Chant 2 Marine et l’odeur du Tiep Bou Dièn
Grain 2 La vérité est au fond du trou normand ou du verre de Whisky
C’est l’habitude de vivre sans toi qui fut la plus longue à trouver, la plus longue à vivre et à mourir. Souvent, comme aujourd’hui, je t’ai parlé et plus encore parlé à ton absence. Au milieu de mes bouquins cornés, regardant mon café fumer, je t’ai parlé, souvent, trop. Il m’a fallu longtemps pour ne plus attendre de réponse de ta part. Il m’a fallu plus longtemps encore pour comprendre qu’il n’y aurait jamais de réponse et peut être même qu’aujourd’hui encore, je ne le comprends pas vraiment.
J’avais appris de toi à doser le whisky dans le café. En réalité, ce n’est pas toi qui me l’avais appris, j’avais surtout réussi à trouver le dosage qui faisait que je ne sombrais pas totalement. Je savais ce que je pouvais m’autoriser à verser dans le fond de café bouillant pour rester apte encore à sentir ton absence. Autour de moi, au dessus de moi, il ne restait en fait que tes yeux sans visage qui me scrutaient, qui m’épiaient, qui me suivaient comme ils le faisaient avant, comme ils l’avaient toujours fait. Je sentais toujours planer au dessus de moi ce regard qui m’obligeait à me justifier, à me défendre et je ne l’avais pas supporté. J’avais trouvé les dérivatifs qui me permettaient de survivre mais je toussais beaucoup.
Les histoires imbriquées, les affaires pourries que je trainais et toutes ces personnes que j’écoutais me raconter leurs catastrophes ne m’empêchaient pas de penser à toi. Je me noyais sous les paperasses d’autres vies, sous les photos d’autres crimes, dans les souvenirs d’autres larmes et je me demandais toujours qui j’étais. Chaque jour, je savais que je repartais dans un nuage d’ivresse pour t’oublier en refusant de tomber. Chaque pas semblait accompagné de ton absence, chaque pensée était accompagnée de ton souvenir et pourtant je me disais que je t’avais oubliée. Le déni était d’autant plus facile à vivre que j’étais noyé dans les papiers, les affaires, l’alcool et le café pourtant je tombais. Je n’avais même pas voulu garder de traces de toi. J’avais tout brulé sur la plage et évidemment j’avais pris l’amende qui allait avec.

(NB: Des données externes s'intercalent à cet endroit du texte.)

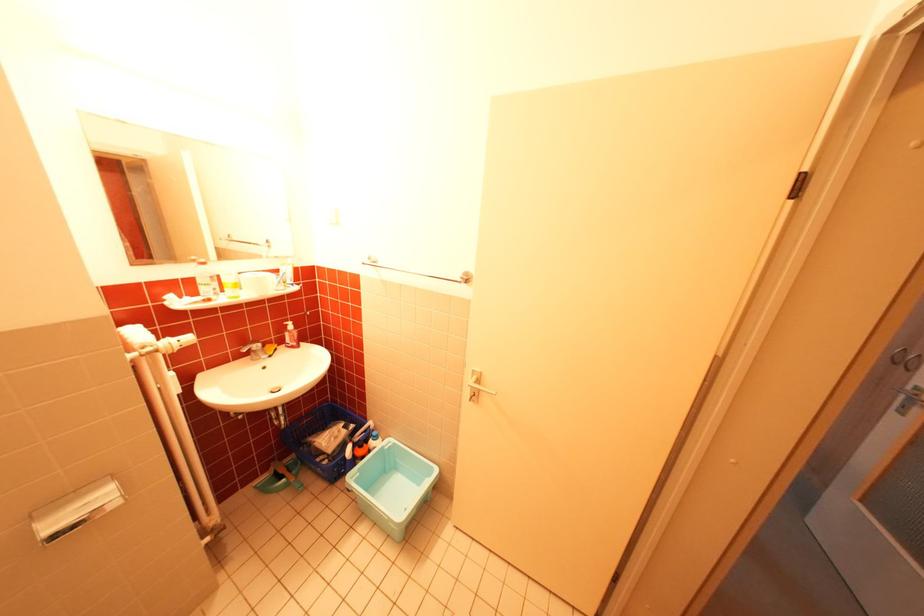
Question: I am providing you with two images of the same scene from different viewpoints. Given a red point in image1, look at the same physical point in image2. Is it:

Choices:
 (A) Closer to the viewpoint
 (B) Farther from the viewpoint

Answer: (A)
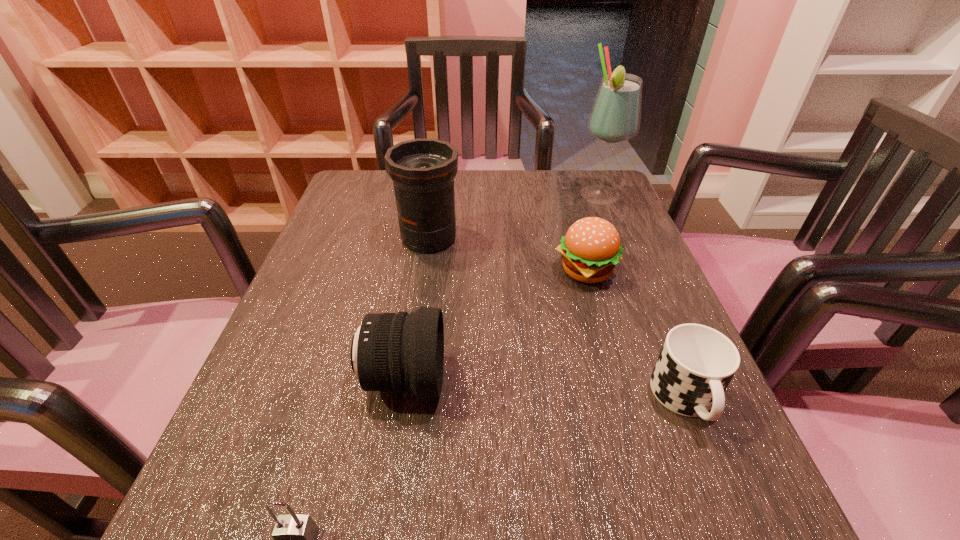
Find the location of a particular element. This screenshot has height=540, width=960. the farthest object is located at coordinates (615, 117).

Where is `alcohol`? alcohol is located at coordinates (615, 117).

Where is `the taller telephoto lens`? the taller telephoto lens is located at coordinates (423, 170).

Locate an element on the screen. The image size is (960, 540). the second tallest object is located at coordinates (423, 170).

Locate an element on the screen. This screenshot has width=960, height=540. the nearer telephoto lens is located at coordinates (389, 351).

I want to click on hamburger, so click(x=590, y=250).

At what (x,y) coordinates should I click in order to perform the action: click on cup. Please return your answer as a coordinate pair (x, y). This screenshot has height=540, width=960. Looking at the image, I should click on (696, 364).

The width and height of the screenshot is (960, 540). I want to click on free spot located on the left of the alcohol, so click(x=452, y=195).

Image resolution: width=960 pixels, height=540 pixels. Find the location of `vacant region located 0.370m on the right of the taller telephoto lens`. vacant region located 0.370m on the right of the taller telephoto lens is located at coordinates (622, 238).

At what (x,y) coordinates should I click in order to perform the action: click on free region located 0.270m at the front element of the nearer telephoto lens. Please return your answer as a coordinate pair (x, y). This screenshot has height=540, width=960. Looking at the image, I should click on (609, 380).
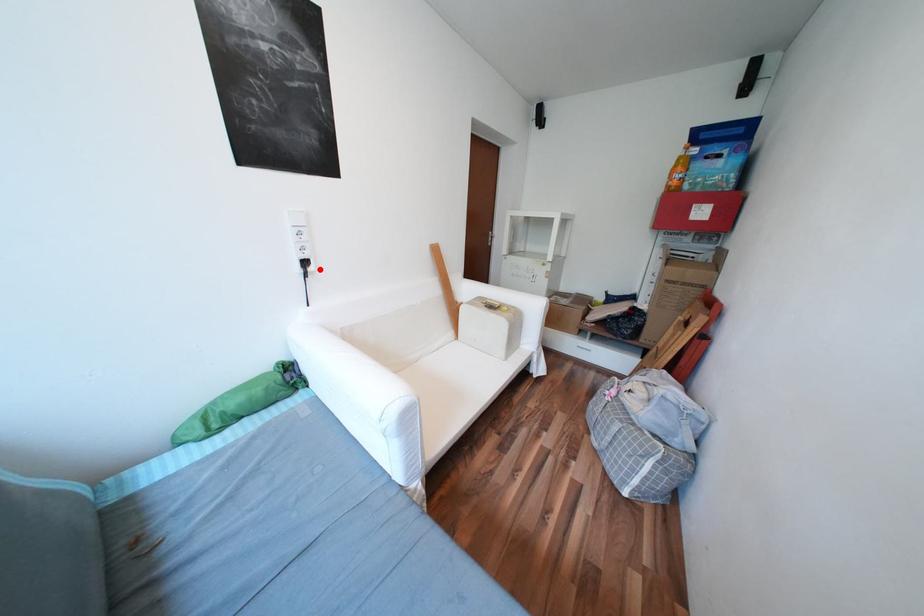
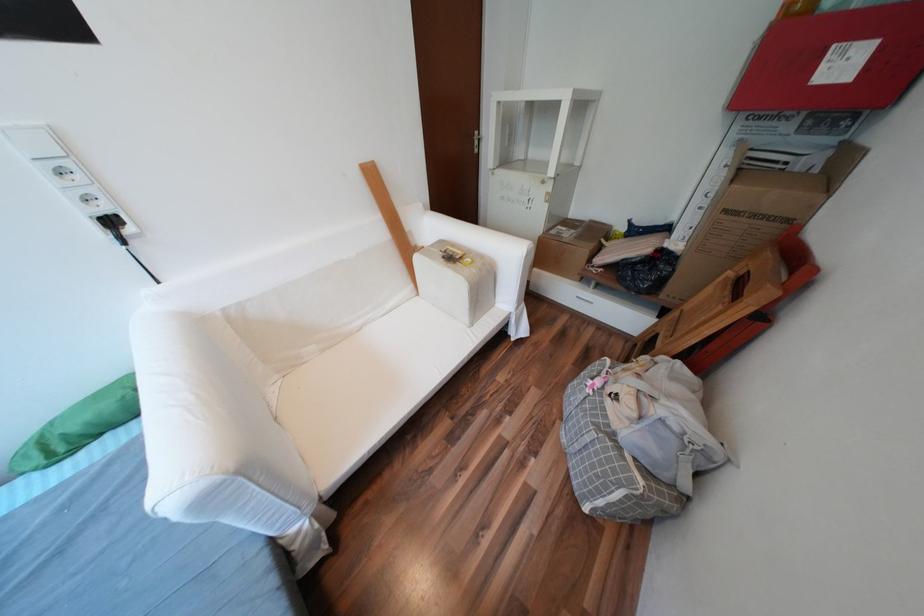
Where in the second image is the point corresponding to the highlighted location from the first image?

(138, 231)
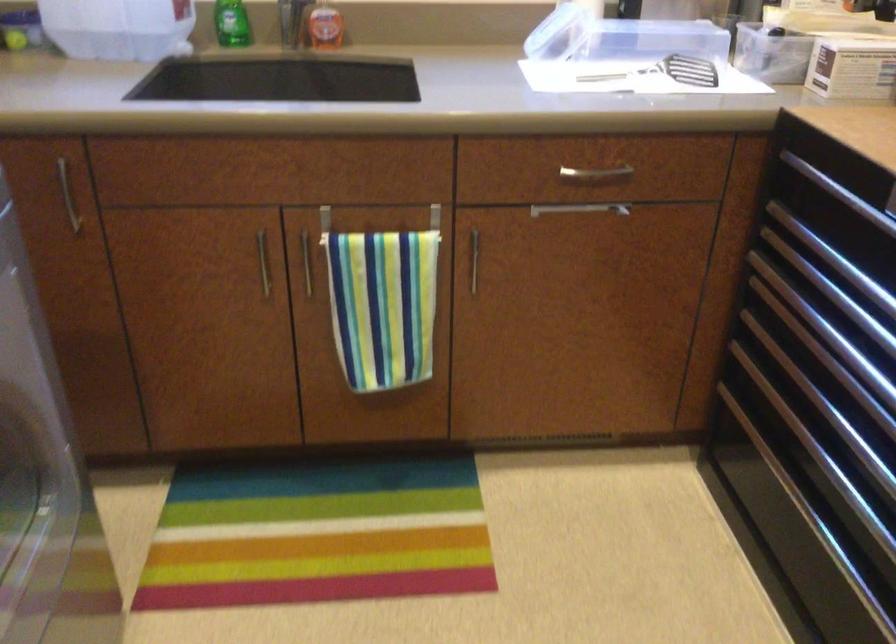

Je survivais ma vie enveloppé dans ce brouillard permanent de volutes de moi-même. Souvent, je me réveillais sur le sol du salon, habillé, ne sachant ni l’heure, ni le jour et me demandant ce que j’allais faire de cette nouvelle journée. Parfois, même l’impression que je flottais en dehors de mon corps et que je m’observais être observé en faisant semblant d’être inspiré sur des événements que je ne comprenais pas et qui me dépassaient de toute façon. A force de m’auto détruire, mon âme devenait plus légère, moins chargée et partait dans ses dérives. Mon âme s’envolait.
Et toujours cette pensée, cette angoisse de se demander ce que tu faisais, avec qui, si tu pensais à moi, si tu te souvenais seulement de mon nom, si j’avais existé pour toi autant que tu m’accompagnes encore aujourd’hui. Je me souvenais des rires et je revoyais les larmes. Je restais souvent interdit dans les rues, sur la plage, absent. Des heures durant, j’ai regardé mon plafond, qu’il soit étoilé, allongé sur la plage, une bouteille à la main ou que les lames boisées me regardent en retour sans véritablement comprendre à quoi je joue parce que je suis totalement incapable de l’expliquer. Tu me manques et je veux t’oublier. Ton absence est plus envahissante que ta présence et il faudrait que je trouve une façon de te dire au revoir et je ne sais pas si j’en ai plus envie que besoin.
J’avais retourné toutes les transcriptions, tout ce que j’avais en ma possession. J’avais l’impression d’avoir créé un rituel et ça n’était pas qu’une impression. Je reprenais tous les soirs à zéro et plus les jours passaient, plus les pièces s’entassaient, plus il fallait de temps pour tout reprendre, plus j’avais besoin de soutien, moins je dormais. J’aurai voulu que cela m’aide à oublier le reste mais tout n’était plus qu’une immense salade mixte où les images se superposaient les unes aux autres, où les émotions se chevauchaient et où le monde lui même se pliait et se dépliait dans un capharnaüm de sons stridents et oppressants et d’images ternes, sales et violentes.